» **Task objective**
Return, with both end lines included, exactly what the data below holds from the line with "right knee: (292, 177)" through the line with "left elbow: (247, 225)", though not the pictures.

» **Landmark coordinate records**
════════════════

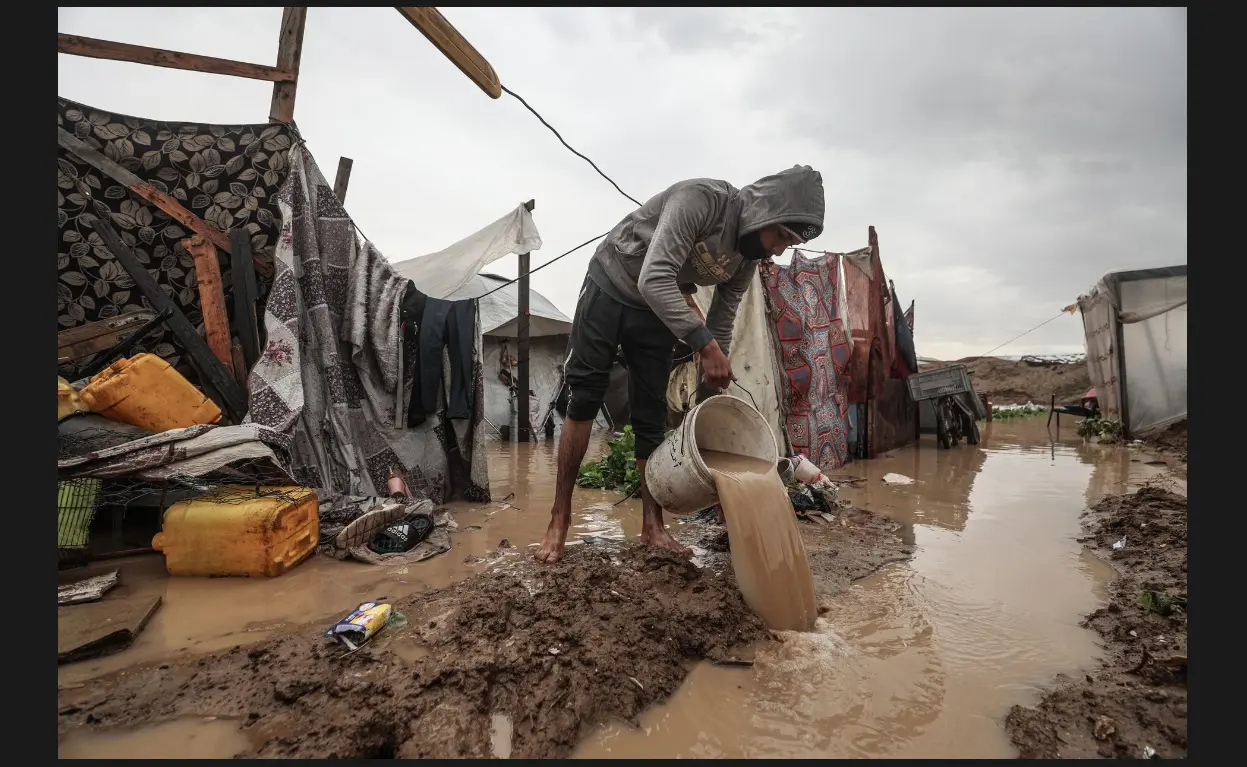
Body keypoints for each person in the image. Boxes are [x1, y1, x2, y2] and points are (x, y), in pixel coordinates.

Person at [534, 165, 826, 564]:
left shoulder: (744, 259)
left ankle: (652, 525)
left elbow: (723, 319)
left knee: (651, 413)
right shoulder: (702, 201)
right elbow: (654, 277)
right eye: (781, 236)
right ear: (765, 213)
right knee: (585, 396)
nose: (778, 249)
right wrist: (704, 345)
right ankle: (559, 517)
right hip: (613, 280)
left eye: (788, 244)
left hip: (656, 308)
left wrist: (711, 393)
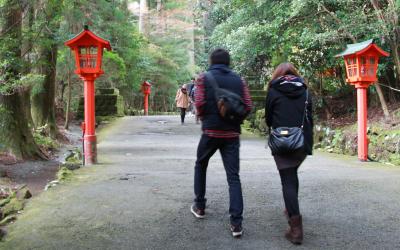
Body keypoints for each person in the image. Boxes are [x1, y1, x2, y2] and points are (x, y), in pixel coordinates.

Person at [190, 48, 252, 238]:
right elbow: (247, 105)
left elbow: (199, 102)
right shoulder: (239, 80)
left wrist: (204, 118)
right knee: (233, 177)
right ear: (228, 61)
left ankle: (200, 206)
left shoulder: (203, 78)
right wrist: (235, 119)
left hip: (210, 132)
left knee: (201, 165)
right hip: (231, 134)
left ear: (211, 60)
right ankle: (236, 223)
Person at [265, 63, 313, 245]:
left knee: (288, 181)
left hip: (282, 141)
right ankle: (290, 209)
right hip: (301, 142)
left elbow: (268, 119)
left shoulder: (273, 91)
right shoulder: (305, 91)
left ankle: (296, 230)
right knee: (292, 177)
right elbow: (310, 116)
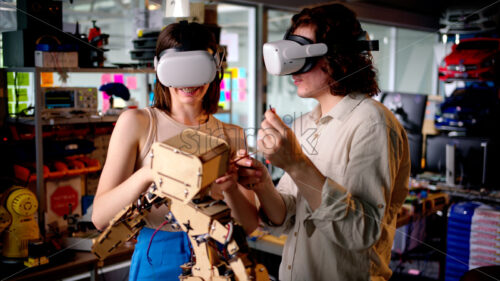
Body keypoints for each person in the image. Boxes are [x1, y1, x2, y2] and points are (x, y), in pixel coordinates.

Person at [236, 4, 410, 281]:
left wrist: (294, 163)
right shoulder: (304, 123)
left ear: (338, 56)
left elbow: (361, 232)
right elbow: (286, 217)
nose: (291, 68)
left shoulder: (372, 123)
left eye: (300, 55)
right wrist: (262, 183)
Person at [92, 22, 258, 281]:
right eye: (178, 70)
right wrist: (150, 173)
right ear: (159, 68)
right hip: (156, 255)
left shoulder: (232, 134)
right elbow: (101, 217)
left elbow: (247, 225)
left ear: (215, 67)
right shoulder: (137, 123)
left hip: (216, 256)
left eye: (197, 69)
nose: (188, 82)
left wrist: (230, 188)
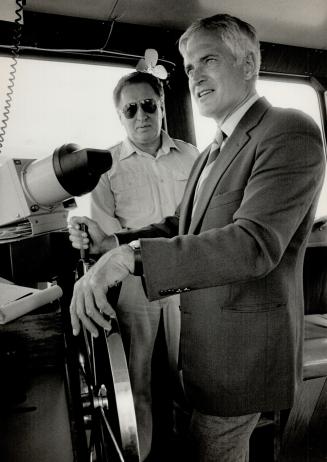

════════════════

» **Output below**
right knee: (292, 177)
right elbow: (310, 116)
Body keypoints for each person in the image. Boxes are [x1, y1, x2, y2] and points are (x, y), in pixel coordinates.

Person at [236, 4, 410, 281]:
left wrist: (294, 163)
right shoulder: (304, 123)
left ear: (338, 56)
left elbow: (361, 232)
right elbow: (286, 217)
nose: (291, 68)
left shoulder: (372, 123)
left eye: (300, 55)
right wrist: (262, 183)
Person at [92, 22, 258, 281]:
right eye: (178, 70)
right wrist: (150, 173)
right ear: (159, 68)
right hip: (156, 255)
left shoulder: (232, 134)
right elbow: (101, 217)
left elbow: (247, 225)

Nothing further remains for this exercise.